# High or Low Fence



## wingate_52 (May 14, 2011)

I am building a new drill table fence. Should I go high or low? what are your preferences and what do you add to the fence, T-track etc.?


----------



## LeeBarker (Aug 6, 2010)

I use a piece of 3/4×3 oak, flat, with a piece of 1/4" ply stapled on the bottom but tucked back in about 3/8. This is a place for chips to go when you're doing multiple operations. The fence is attached by C clamps as needed.

I keep a piece of MDF, larger than the iron table, screwed semipermanently to the table so I can easily clamp to it, rather than fussing with the webbing of the table.

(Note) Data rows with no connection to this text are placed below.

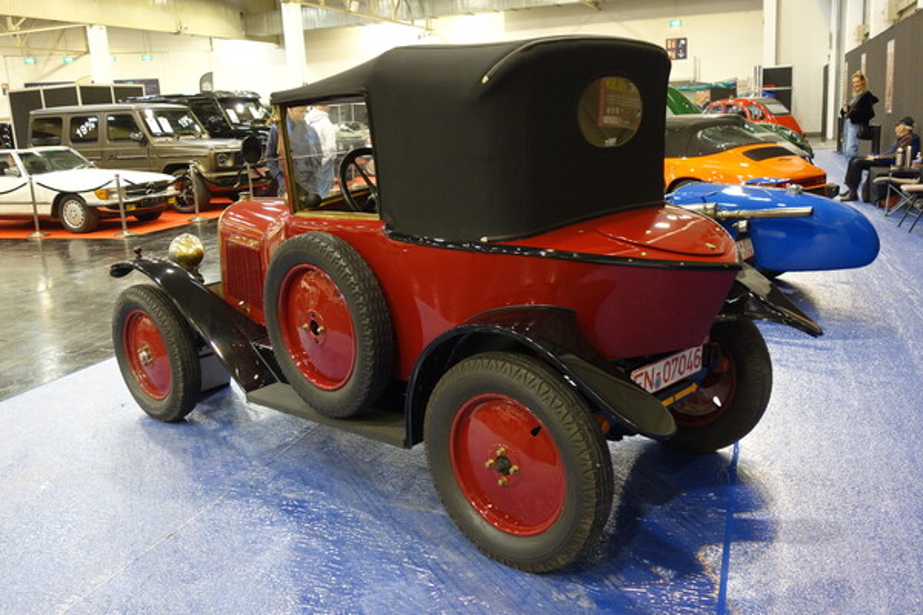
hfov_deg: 57.2
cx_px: 462
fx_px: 846
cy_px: 308
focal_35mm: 33
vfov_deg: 40.0
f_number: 2.5
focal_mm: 12.18
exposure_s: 1/40
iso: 400
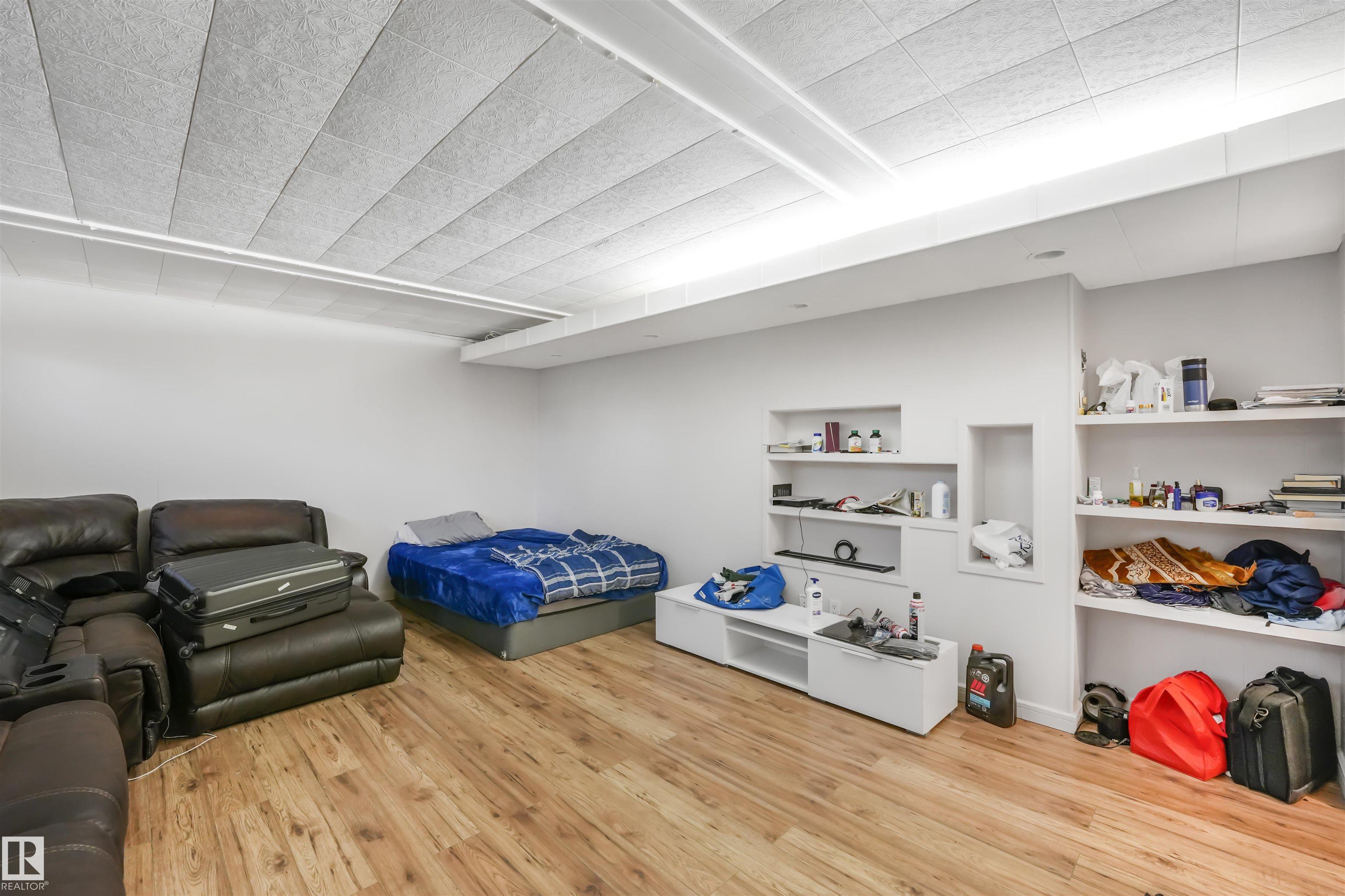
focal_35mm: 15
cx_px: 672
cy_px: 448
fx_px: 545
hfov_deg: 101.9
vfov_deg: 78.8
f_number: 7.1
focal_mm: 14.6
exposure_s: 1/60
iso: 3200
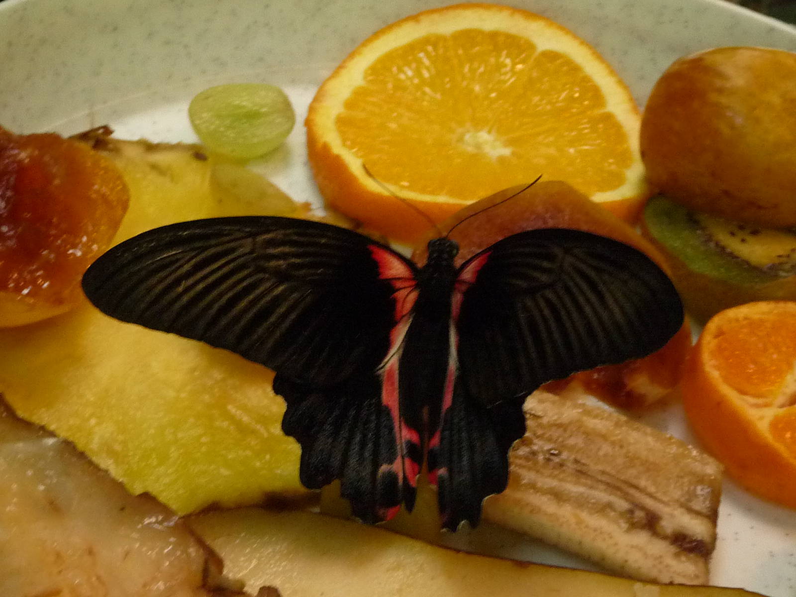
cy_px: 298
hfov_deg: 29.0
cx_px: 398
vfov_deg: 21.9
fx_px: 1541
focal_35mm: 67
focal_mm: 6.7
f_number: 3.9
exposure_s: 1/30
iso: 320
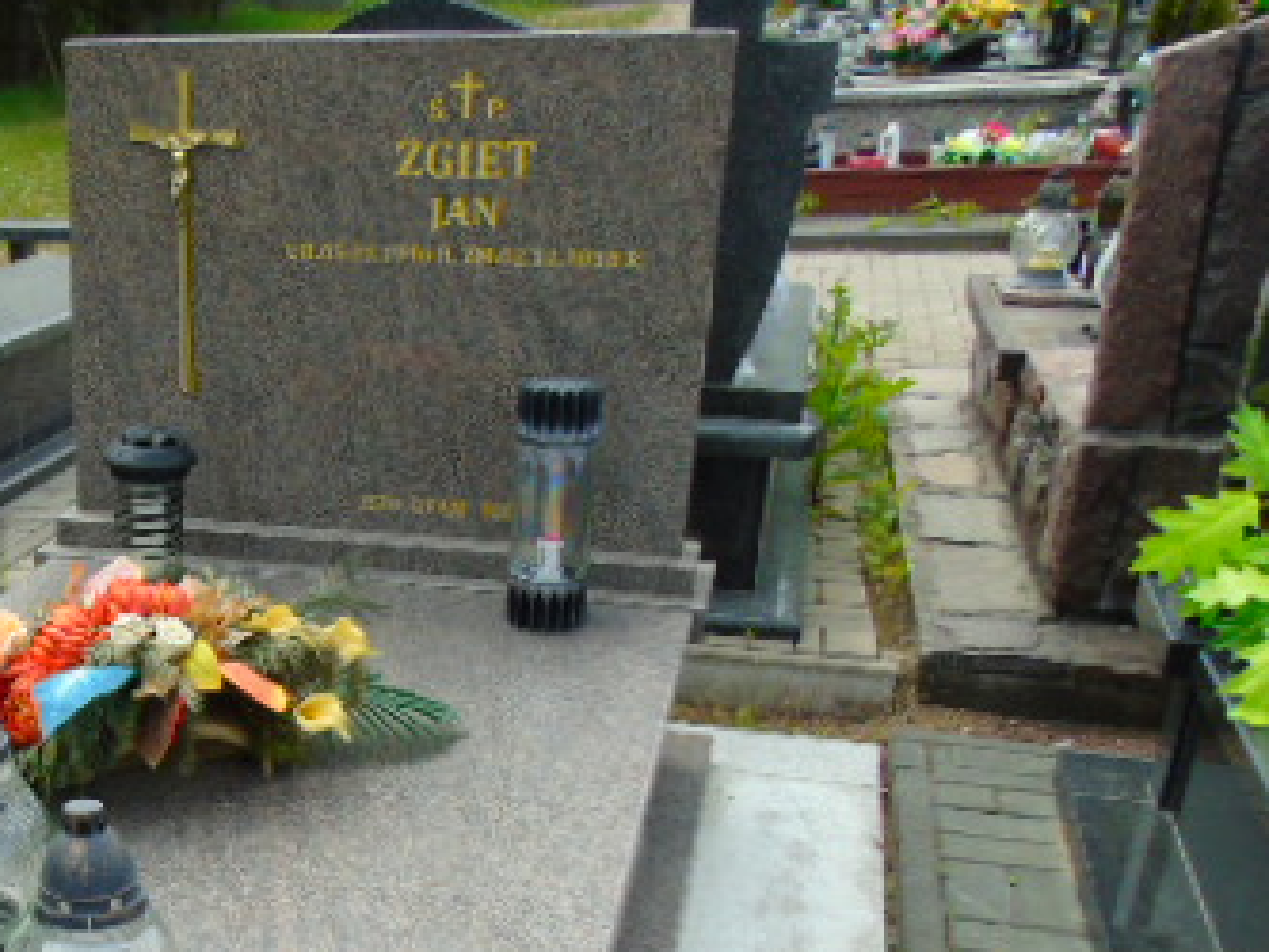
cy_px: 796
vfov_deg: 29.4
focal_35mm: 48
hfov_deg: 36.8
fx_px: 1760
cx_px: 95
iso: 80
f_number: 3.4
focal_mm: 4.4
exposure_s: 1/500
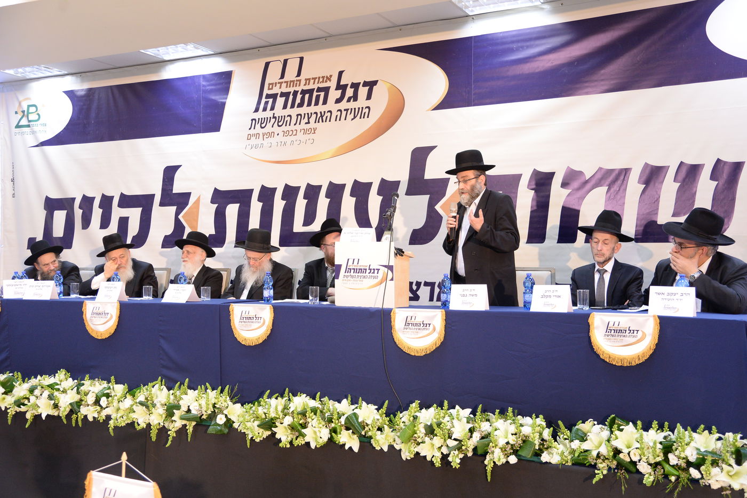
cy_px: 249
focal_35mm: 38
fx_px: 788
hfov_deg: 50.7
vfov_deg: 35.0
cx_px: 374
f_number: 4
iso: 2000
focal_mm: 38
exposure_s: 1/80
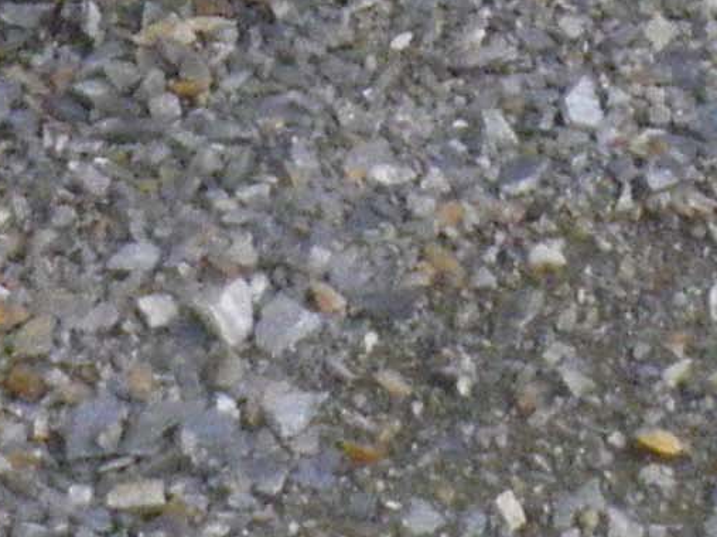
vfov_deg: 5.7
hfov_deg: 7.8
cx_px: 570
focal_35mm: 252
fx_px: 5218
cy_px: -784
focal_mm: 6.2
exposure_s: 1/500
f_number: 6.3
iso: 400
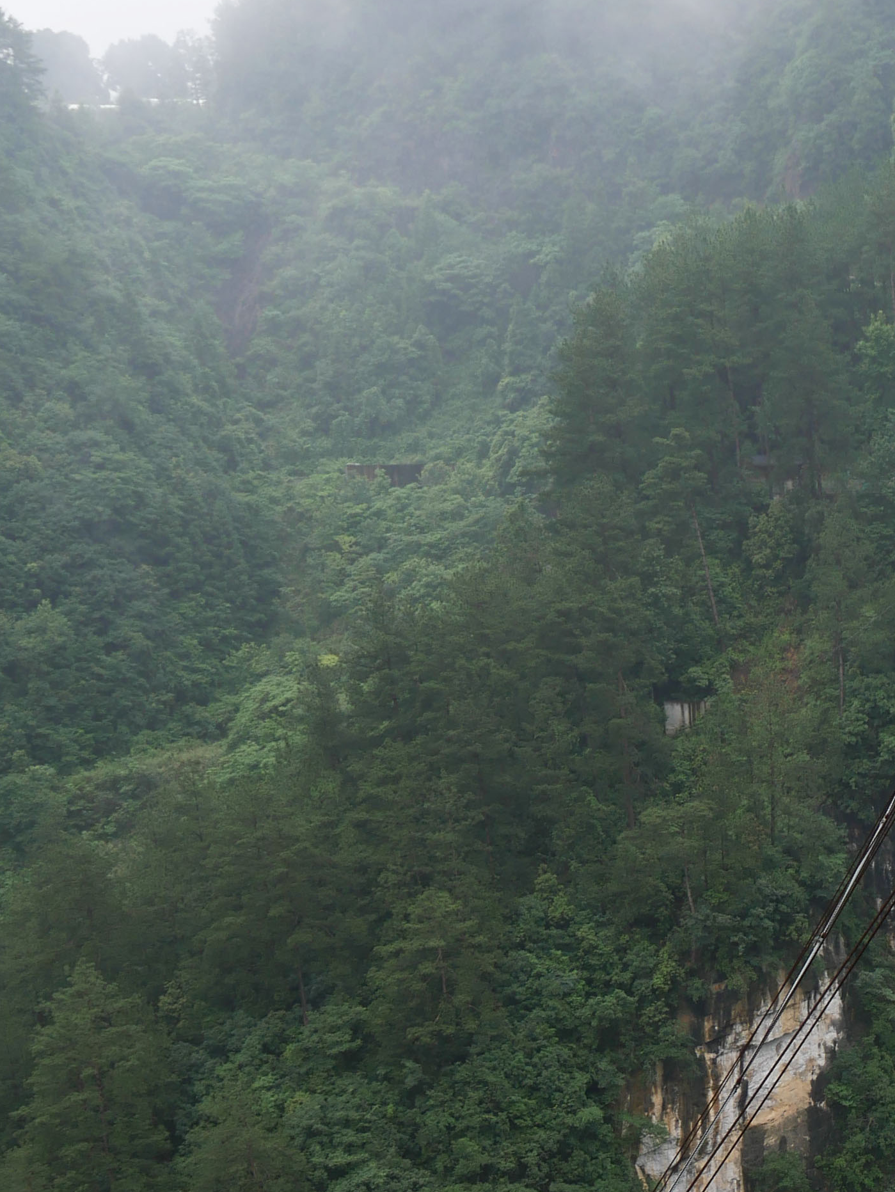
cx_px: 1056
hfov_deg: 20.1
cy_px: 1204
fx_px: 2377
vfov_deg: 26.6
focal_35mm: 69
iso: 200
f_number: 6.3
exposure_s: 1/320
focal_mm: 14
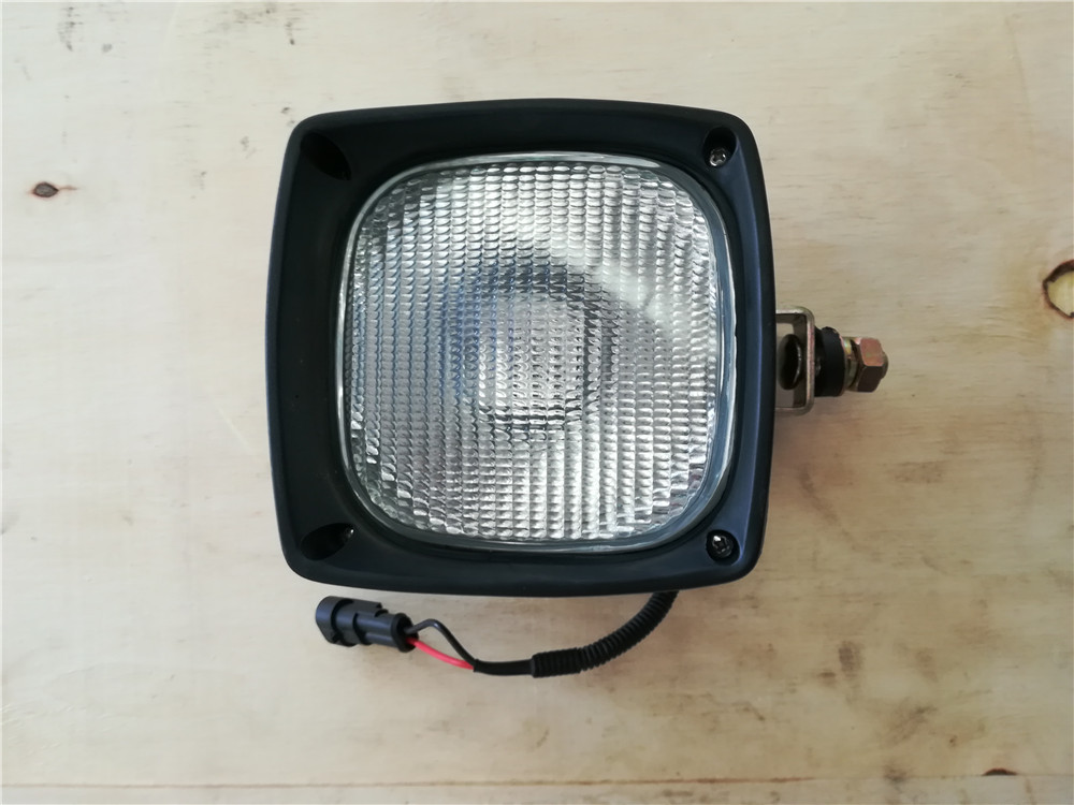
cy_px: 402
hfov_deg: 67.3
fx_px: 807
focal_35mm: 26
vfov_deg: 53.1
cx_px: 537
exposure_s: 1/33.3
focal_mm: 3.83
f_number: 2.2
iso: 160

No brag, just fact: I have seven drill presses, 5 dedicated, two not, the latter of which get the above treatment. I don't think this makes me any kind of expert on DPs, just a hoarder.

Kindly,

Lee


----------



## lew (Feb 13, 2008)

I like a high fence but when drilling- using short "stroke"- the handles that operate the quill can hit the fence.


----------



## DamnYankee (May 21, 2011)

Mine is both. L-shaped with one High side and one Low side, and I flip it as needed.


----------



## NiteWalker (May 7, 2011)

No high fence here. It's not necessary for a drill press.
1 1/2" tall fence is ideal IMHO. I use two 3/4" pieces of baltic birch laminated together with the top piece set back far enough for a t-track to be set in for stops.


----------



## tom427cid (Aug 21, 2011)

I have one that is about 2 1/2" high with a T track and homemade stops. I also at the same time built a table that is about 12×15" that the fence is T tracked to. Normally it stays as far back as possible(next to the column).It has been that way for 10 years or so and seldom has it been in the way for any drilling tasks.
Which is not to say it would work for everybody-but it has worked for me.
Hope this might help.
tom


----------



## wingate_52 (May 14, 2011)

O.K. so I went for a medium fence. T-tracks in an H shape, so 4 laminates fit around the T-tracks and are glued to the subtop. This sits on a drawer unit that also acts as a dust trap at the rear section of the drawer used when sanding. A few rings fit in the removable centre to match some drum sanders. A featherboard can be fitted in the middle of the T-tracks. End stops can be fitted, 2 are shown. The crank has a clear swing, unimpeded by the table. A 5 drawer chest sits under the table, holding shaepening and grinding equipment and Tormek jigs.


----------